A few things I did fairly quickly… I turned the storage access panel around on one of the sofas so we can throw shoes in there when we get in…
I also put some larder shelves in the cupboard which housed thw built-in vacuum hose…
Some things though were, ah, less easy… The first thing I wanted to do when I saw Harve close up back in Feb was throw out the curtains and put in some blinds. The first thing I knew I had to do was replace the oil drain plug, which Jerry R in Michigan said had stripped threads and may not go back in again. So as D day approached I decided to do both.
To say the blinds were difficult to install is like saying that Ghengis Khan enjoyed travel. Naturally I decided against the route that so many GMCers have gone down over the years – ordering the ones that fit from Guske. No, I wanted cordless, honeycomb, insulating blinds instead and when they arrived, they were of course slightly too big. Not the widths, which were perfect, but the depth. They have to fit between the cupboards and the top of the window and they were a quarter of an inch too thick. That meant moving the cupboards out by a quarter of an inch; a three person job which I did with my two helpers, R.Lister, and Mygood Self. There was blood, there was sweat, there were tears but the blinds are now in, and very smart they are too.

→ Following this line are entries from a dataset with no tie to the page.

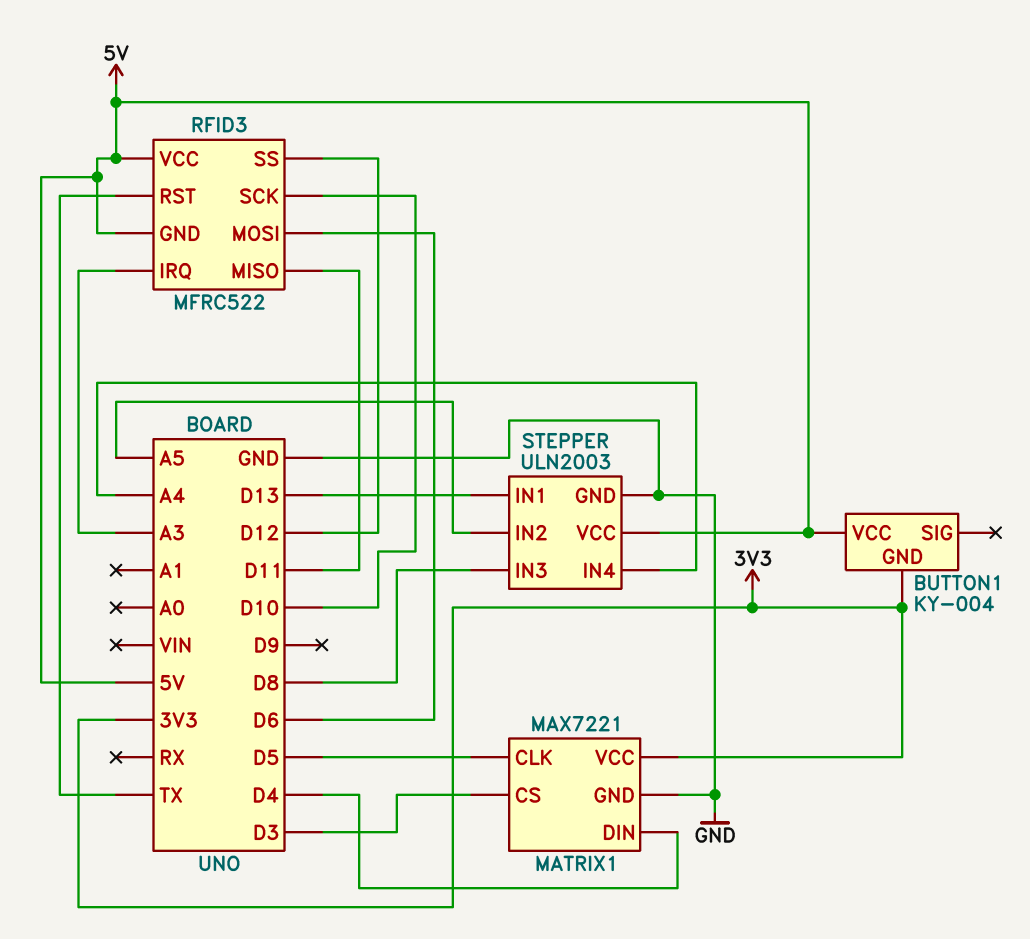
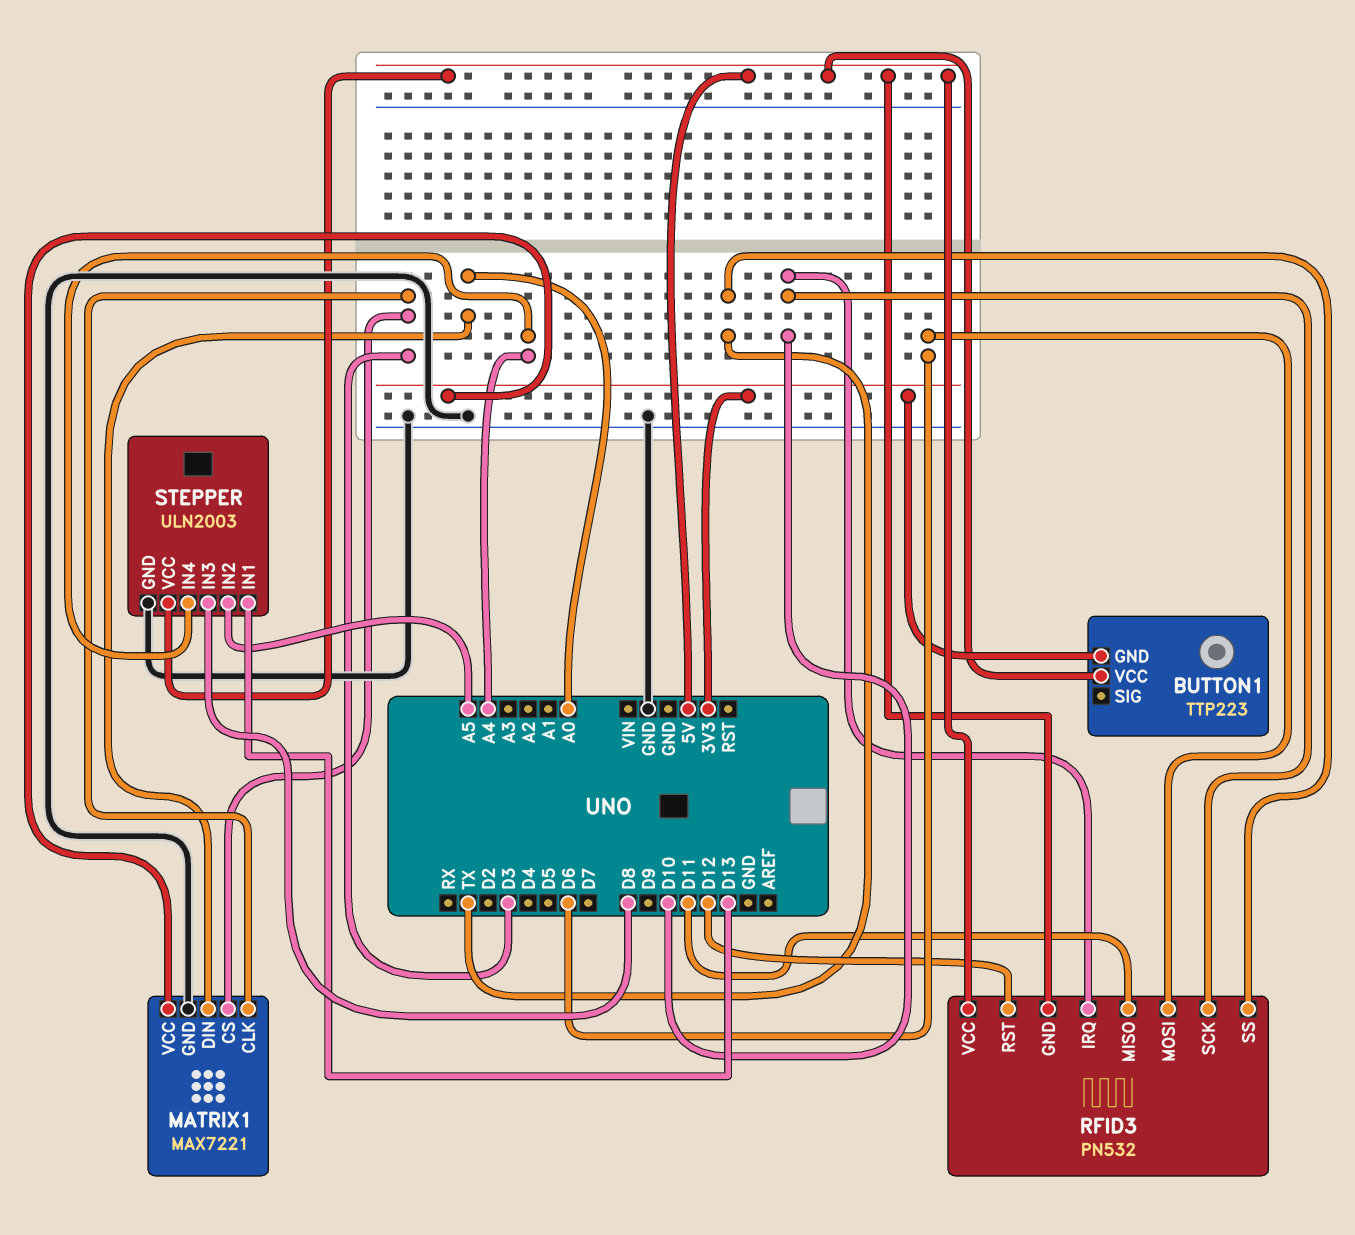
BUTTON1: KY-004 -> TTP223
MATRIX1 pin CLK: D5 -> D3
MATRIX1 pin DIN: D4 -> A0
RFID3: MFRC522 -> PN532
RFID3 pin IRQ: A3 -> D10
RFID3 pin RST: TX -> D12
RFID3 pin SS: D12 -> TX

The expensive valances from Applied GMC in California took forever to arrive, in fact they came so late that we had moved out of our house by the time I got to open the box. I was even less impressed to see that the fittings they came with actually have no screw-holes in them. Not so much “fittings” then, as “pieces of metal”. After shelling out a small fortune for the valances you might have thought they would come ready to actually put up, as opposed to being the basis of yet another DIY project. Its like ordering a Big Mac and being given some bread, lettuce and a cow. Annoyingly, the valances won’t fit flush against the wall because the blinds are too deep (or the valances are not deep enough, but that is too irritating to think about). I will have to get ready-made brackets because the ones supplied wouldn’t be big enough even if I did drill all the holes. Sigh. I have to say though, I have put a couple in postiion and they do look terrific…
There were times, as I staggered under the weight of a heavy double cupboard and the bolt refused to go in again, that I wished I had gone down the Guske route. But the one I ordered from them for the window in the door doesn’t fit either. I am going to have to find a way to modify that one too. Sigh again. Oh, and the Guske front windshield blinds which were shipped on June 7th, still haven’t arrived as of June 20th. Perhaps the pigeon found them rather heavy. As we have now moved out of our house I will have to get a neighbour to forward them on to a waystation on our road trip. That should be straightforward to arrange. Yeah, right.
So with that little bundle of frustrations now worked out of my system, I can move on to the replacement of the drain plug. Lister, Self and I knew this was a job for a professional, or at the very least, someone who was brave enough to lift up the GMC’s front end and lie underneath it. I went to Leigh Harrison down the road in Woodbridge who showed us our very first GMC way back when we were still wide-eyed GMC innocents. I gave him a short list of things to sort, and assumed that the drain plug would be but a trifle. It turned out to be more than that.
Easy, you might think, to remove the old one, drill a bigger hole or weld on a new nut and put in a new plug. Aha, not so. In fact it requires lifting the engine, removing the transmission and a host of other ancilliaries just to get at the thing. Not so much a trifle as a full-on birthday party for a bunch of lively seven year olds, with cake, whipped cream and a jello-throwing contest. So it took a couple of days and I got Leigh to replace the old oil pan with one of his new ones which drains all the oil rather than leaving some of it behind as the original ones do. He also sorted out the dash air conditioning which now blows really cold, and he also greased and tightened the rear wheel bearings. This has really transformed the handling and knocked out all the rear wheel steering which can make these things a bit of a handful to drive. It now points straight ahead when you want it to. Which is nice when you are manoevering 12000 lbs of vintage motorhome down a narrow lane, while a teenager fiddling with an ipod in Mom’s SUV heads down the middle of the road in the other direction.
Actually one very nice thing that emerged from seeing Leigh again was his opinion of old Harvey. He said that of all the hundreds of GMCs he has worked on, ours was in the best mechanical condition and drove better than any of them. He was hugely complimentary which made me feel that its all been worth it.